The allelic form of the PPD-H1 gene affected phyllochron slightly but consistently across photoperiods and experiments, although the effect was significant only under controlled conditions ( Figures 5E, F ). Under long photoperiods, NILs having Ppd-H1-sensitive and ppd-H1-insensitive alleles had phyllochrons of, on average, 77°C and 82°C day⁻¹ leaf in Exp1 and 68°C and 76°C day⁻¹ leaf in Exp2, respectively ( Figures 5E, F ). Under a short photoperiod, NILs having the Ppd-H1-sensitive allele had on average a consistently shorter phyllochron (95°C and 112°C day⁻¹ leaf) than those carrying the ppd-H1-insensitive allele (98°C and 125°C day⁻¹ leaf, in Exp1 and Exp2, respectively). PPD-H1 alleles did not affect FLN in Exp1 under either of the two photoperiod conditions ( Figure 5C ). However, in Exp2, NILs having ppd-H1-insensitive alleles increased FLN, though rather slightly by less than one leaf, in both photoperiod conditions ( Figure 5D ).

Thermal time to flag leaf was better explained by phyllochron (R ² = 0.94 and R ² = 0.99 for Exp1 and Exp2, respectively; Figures 6A, B ) than by FLN (R ² = 0.87 and R ² = 0.86 for Exp1 and Exp2, respectively) ( Figures 6C, D ).

Tillering dynamics was similar across experiments and NILs with relatively limited tillering and consequently having very little tiller mortality (Figures 7A, C–E, G, H). The effects of PPD-H1 alleles were not large nor consistent for all cases, but when the environmental background was the short photoperiod and the genetic background included the PhyC-l allele, in general, the NIL with the insensitive ppd-H1 allele produced more spikes per plant due to reduced tiller mortality in Exp1 ( Figure 7B ) and maintained tillering a bit longer in Exp2 ( Figure 7F ).

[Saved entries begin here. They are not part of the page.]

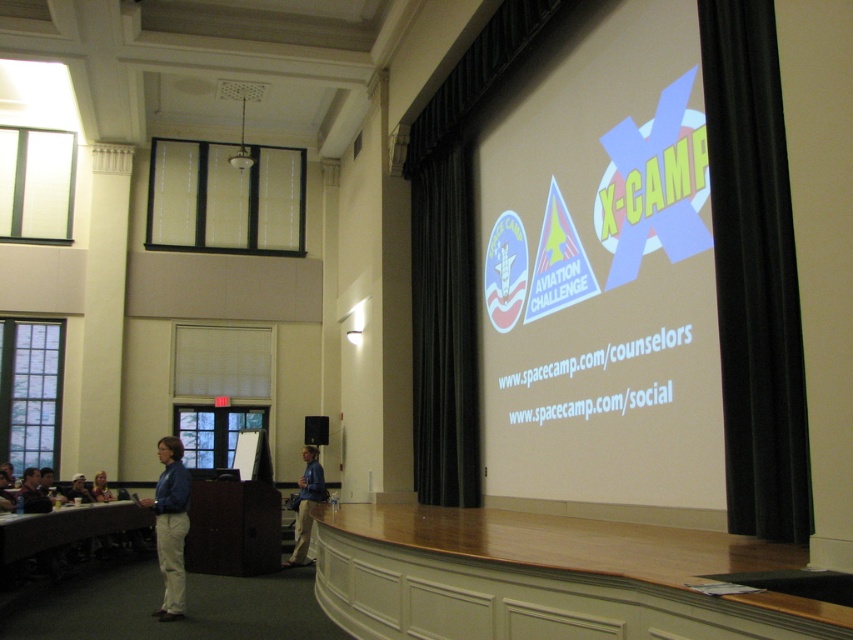
You are an event planner setting up a presentation. You need to ensure that the white matte projection screen at upper right and the light blue shirt at lower left are visible to the audience. Based on their sizes, which object should you prioritize placing closer to the front for better visibility?

The light blue shirt at lower left should be prioritized closer to the front because it is smaller in size than the white matte projection screen at upper right, ensuring it remains visible to the audience.

You are an attendee at the presentation. You notice the blue shirt at center and the light brown wooden table at lower left. Which object is positioned lower in the image?

The blue shirt at center is below light brown wooden table at lower left, so the blue shirt at center is positioned lower in the image.

Looking at this image, you are organizing a presentation and need to place a 10 cm thick binder on the blue shirt at center or the light brown wooden table at lower left. Based on their thickness, which object can safely hold the binder without it falling over?

The light brown wooden table at lower left can safely hold the 10 cm thick binder because it is thicker than the blue shirt at center, providing a more stable surface.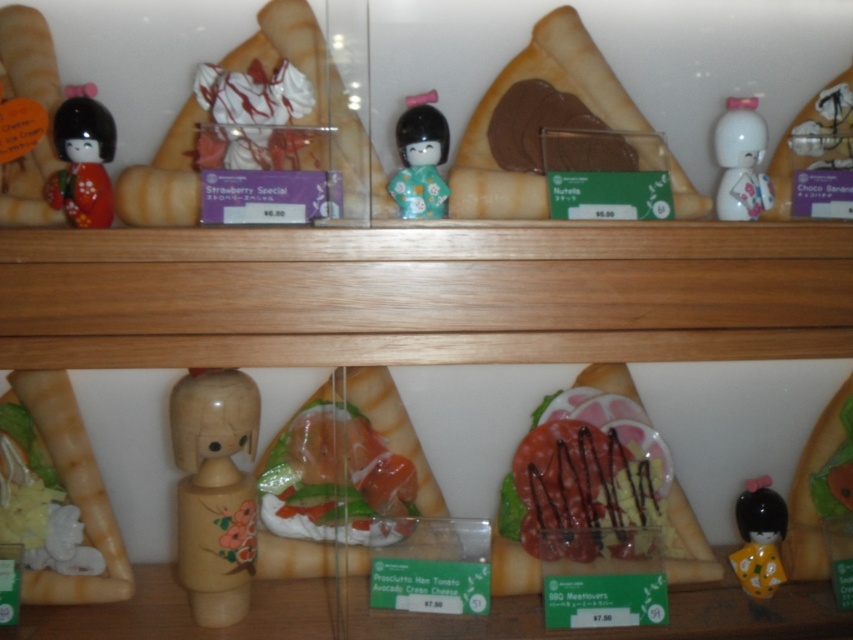
Does matte black figurine at upper left have a larger size compared to white glossy figurine at upper right?

Yes, matte black figurine at upper left is bigger than white glossy figurine at upper right.

Does matte black figurine at upper left appear on the right side of white glossy figurine at upper right?

In fact, matte black figurine at upper left is to the left of white glossy figurine at upper right.

Describe the element at coordinates (82, 163) in the screenshot. This screenshot has width=853, height=640. I see `matte black figurine at upper left` at that location.

This screenshot has width=853, height=640. What are the coordinates of `matte black figurine at upper left` in the screenshot? It's located at (82, 163).

Does translucent plastic sandwich at center appear over matte black figurine at upper left?

No.

Between translucent plastic sandwich at center and matte black figurine at upper left, which one is positioned lower?

translucent plastic sandwich at center is lower down.

Is point (345, 496) positioned after point (83, 163)?

Yes, it is behind point (83, 163).

The width and height of the screenshot is (853, 640). I want to click on translucent plastic sandwich at center, so click(335, 481).

Which is more to the left, shiny chocolate sandwich at center or matte black figurine at center?

matte black figurine at center

Who is more forward, (x=593, y=413) or (x=405, y=154)?

Point (x=405, y=154) is in front.

Where is `shiny chocolate sandwich at center`? The width and height of the screenshot is (853, 640). shiny chocolate sandwich at center is located at coordinates (593, 484).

In general, in the central spikelets of the main shoot spike, awn initiation and flag leaf stages coincided with floret developmental stages of W4.75 and W8, respectively, of the scale of Waddington et al. (1983), varying only very slightly across NILs, experiments, and photoperiod conditions ( Supplementary Figure S1 ).

NILs having sensitive Ppd-H1 alleles slightly accelerated flowering by promoting early shoot apex development, whose magnitude depended on the photoperiod condition and PHYC genetic background ( Figure 8 ; Supplementary Figures S2 , S3 ). This effect of PPD-H1 was only slight on long days ( Figures 8C, D, G, H ), when the time to flowering was not significantly delayed (see above). Under short photoperiod conditions, florets in the insensitive ppd-H1 lines showed a much clearer development deceleration ( Figures 8A, E, F ), except for the PhyC-l background under natural photoperiod in Exp1, where the difference was not significant ( Figure 8B ).

This effect of PPD-H1 is reflected in the developmental rates of a particular organ (florets), which has been observed for the phenological effects on flowering time.